***** Excerpted records *****

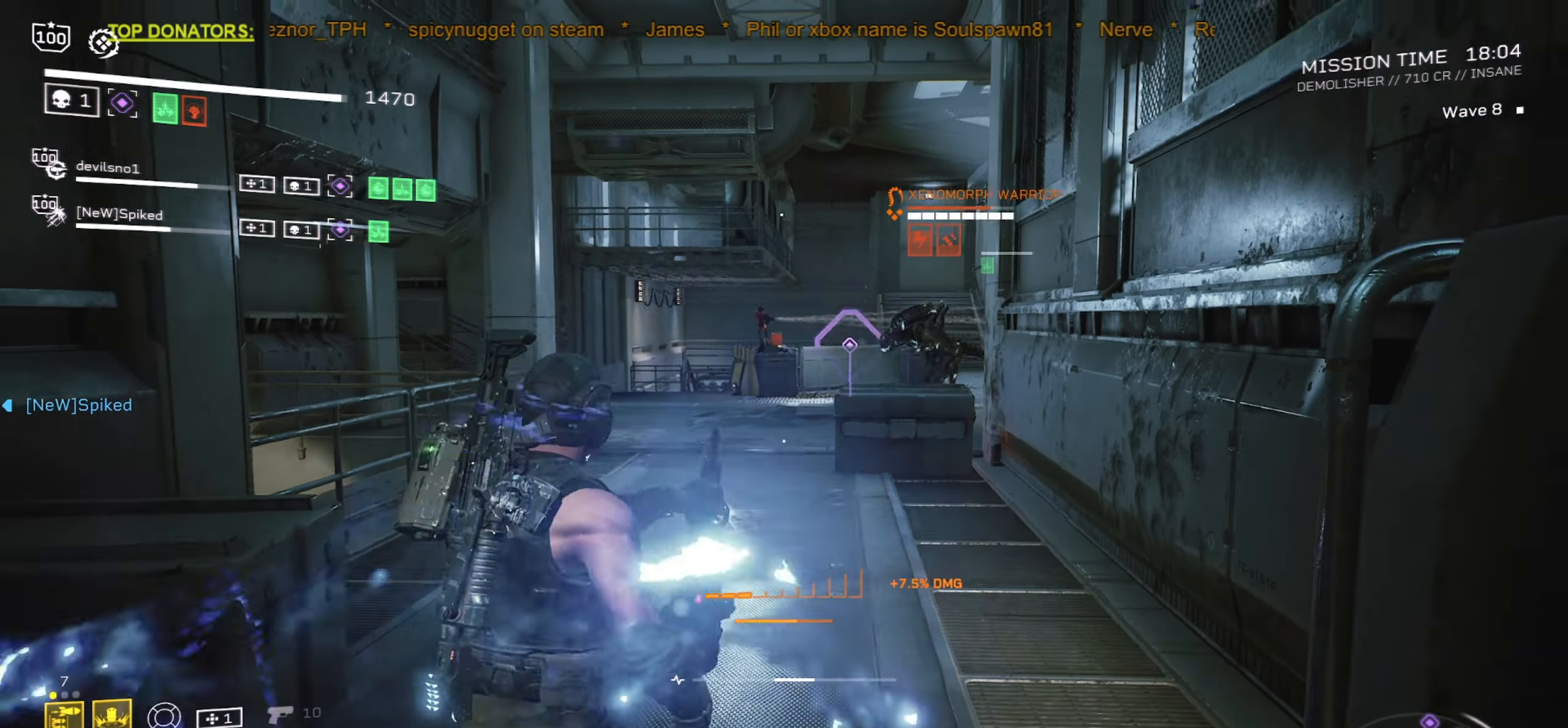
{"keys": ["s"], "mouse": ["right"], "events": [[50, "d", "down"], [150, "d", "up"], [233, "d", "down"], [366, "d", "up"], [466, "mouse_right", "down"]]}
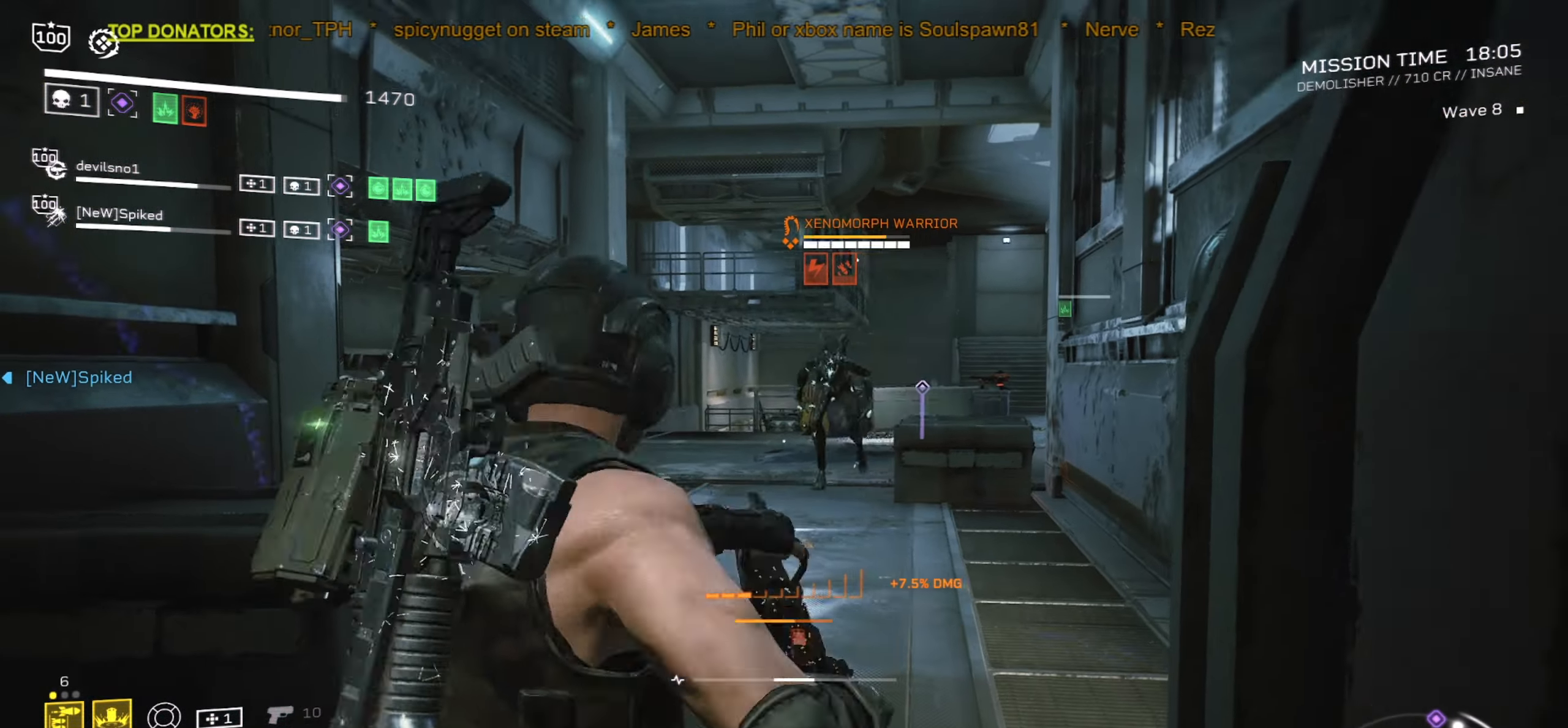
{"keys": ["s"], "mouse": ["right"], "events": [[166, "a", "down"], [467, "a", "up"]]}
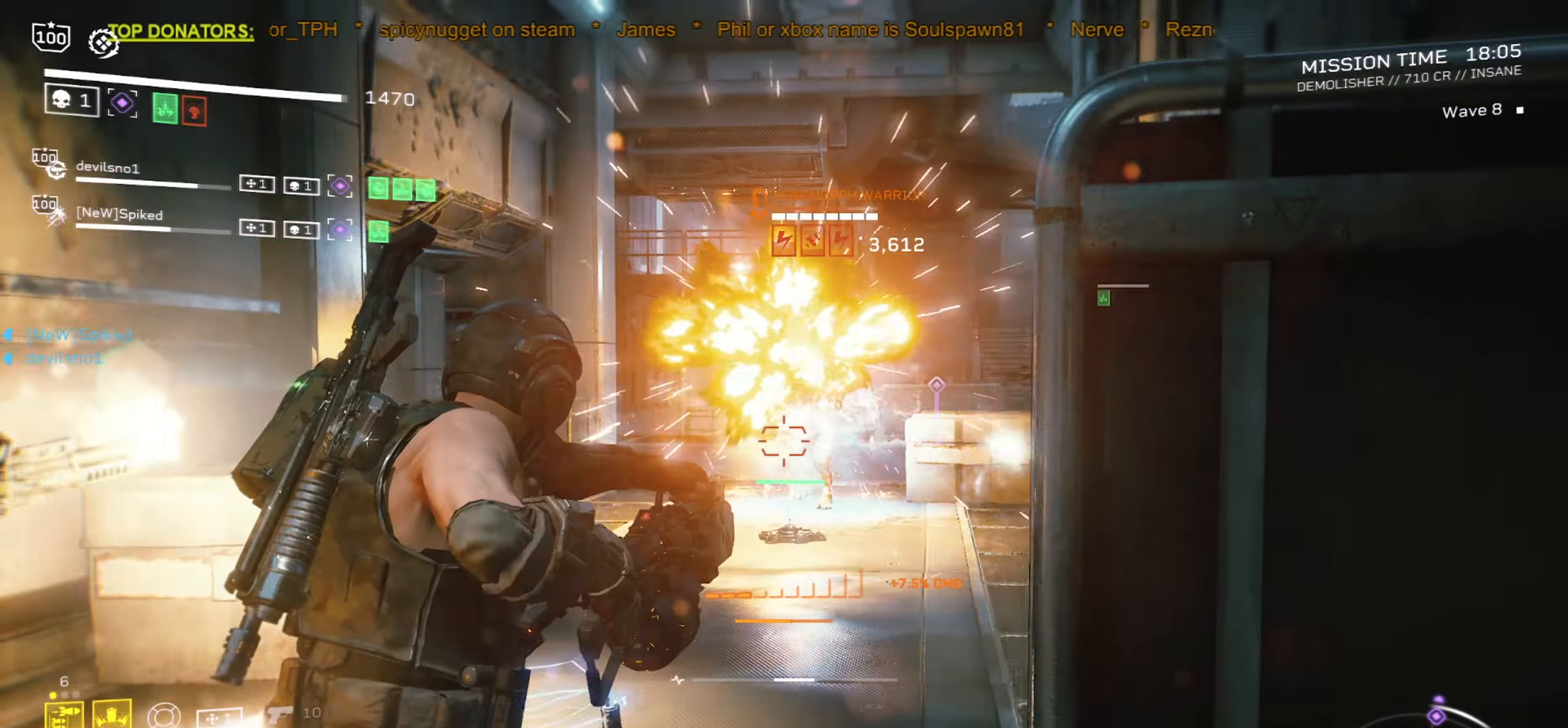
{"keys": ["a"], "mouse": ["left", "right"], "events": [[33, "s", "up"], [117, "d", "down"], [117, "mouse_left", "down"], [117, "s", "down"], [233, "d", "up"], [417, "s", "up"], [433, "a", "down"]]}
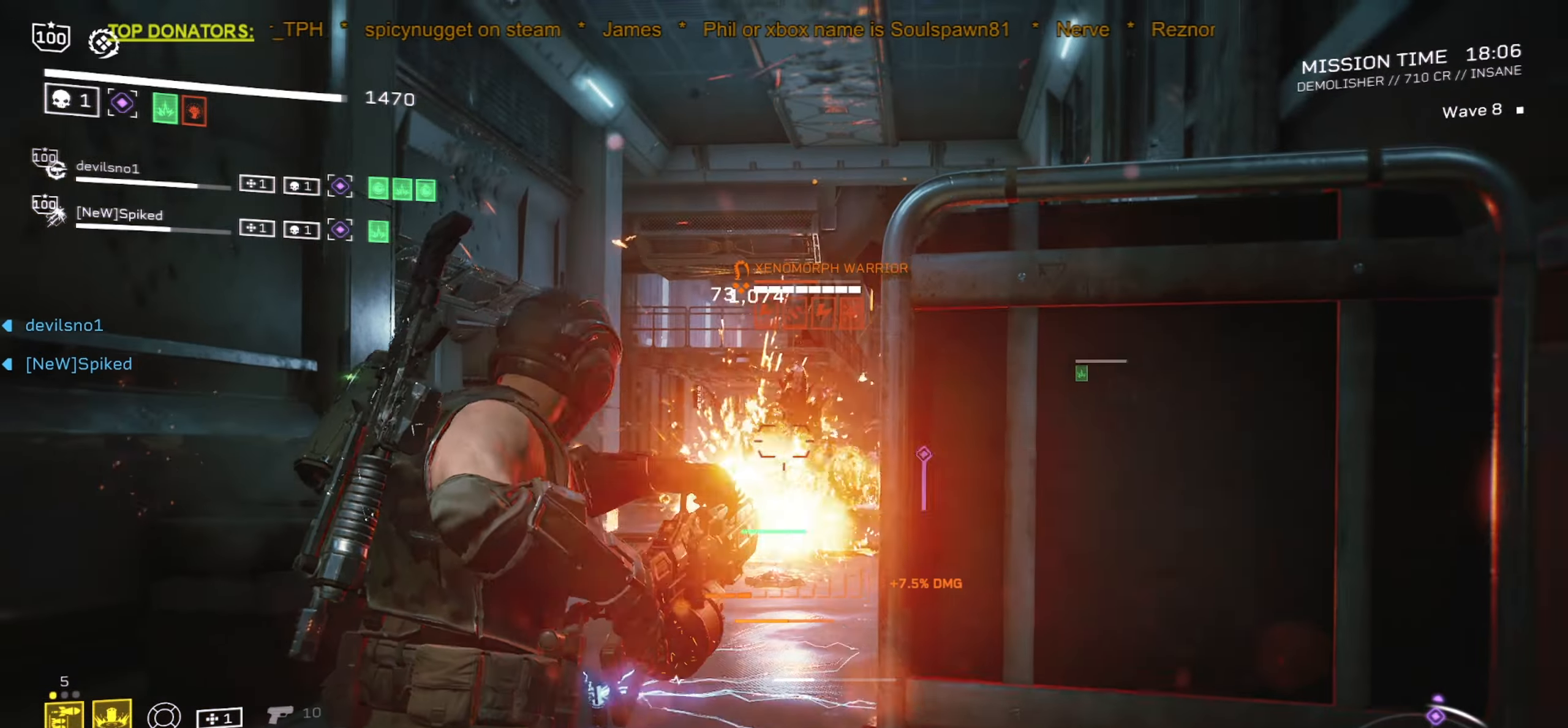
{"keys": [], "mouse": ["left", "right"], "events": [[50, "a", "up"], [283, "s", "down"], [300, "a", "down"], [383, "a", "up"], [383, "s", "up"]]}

*****
***** Excerpted records *****

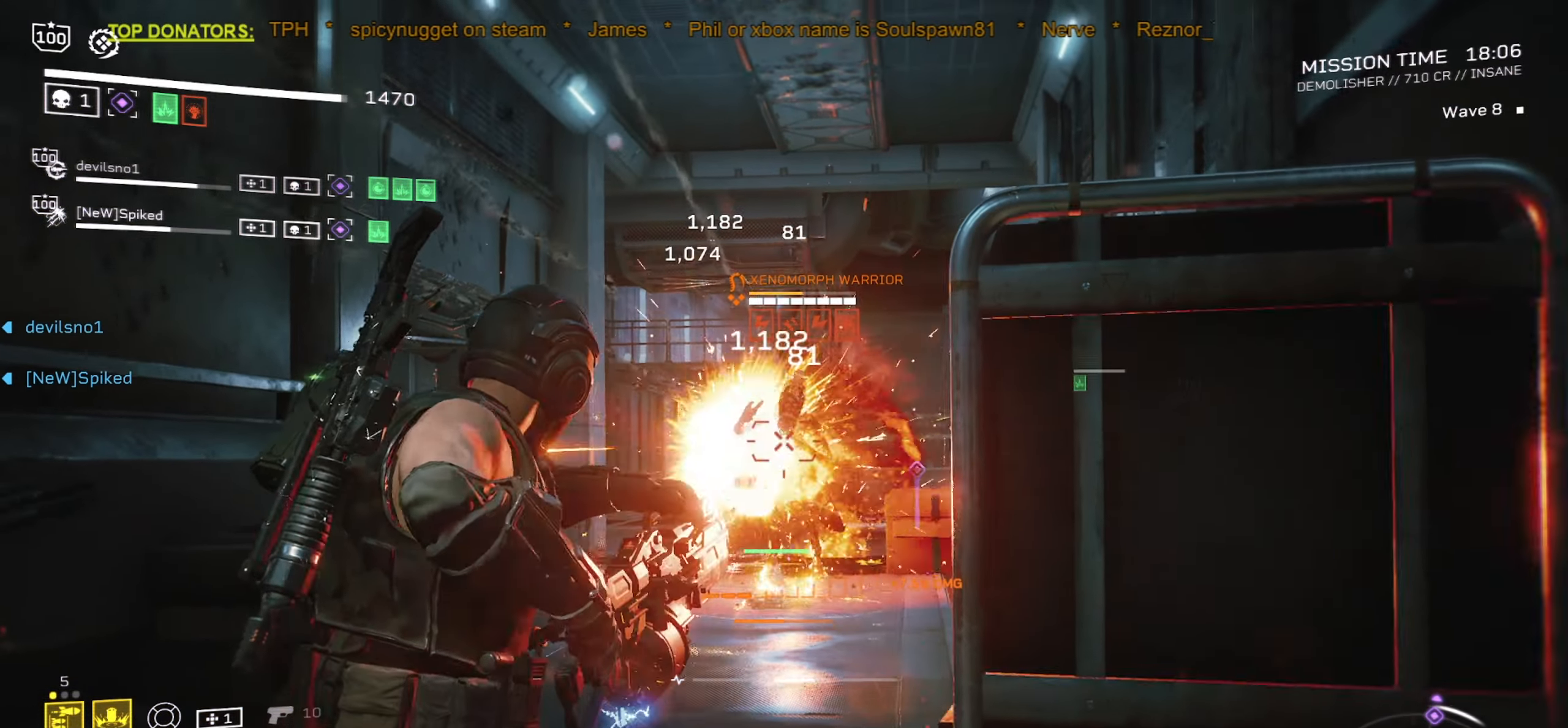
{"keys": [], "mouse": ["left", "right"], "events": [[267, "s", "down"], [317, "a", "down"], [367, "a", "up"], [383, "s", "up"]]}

*****

Go through the listing above and copy each line that contains "left".

{"keys": ["a"], "mouse": ["left", "right"], "events": [[33, "s", "up"], [117, "d", "down"], [117, "mouse_left", "down"], [117, "s", "down"], [233, "d", "up"], [417, "s", "up"], [433, "a", "down"]]}
{"keys": [], "mouse": ["left", "right"], "events": [[50, "a", "up"], [283, "s", "down"], [300, "a", "down"], [383, "a", "up"], [383, "s", "up"]]}
{"keys": [], "mouse": ["left", "right"], "events": [[267, "s", "down"], [317, "a", "down"], [367, "a", "up"], [383, "s", "up"]]}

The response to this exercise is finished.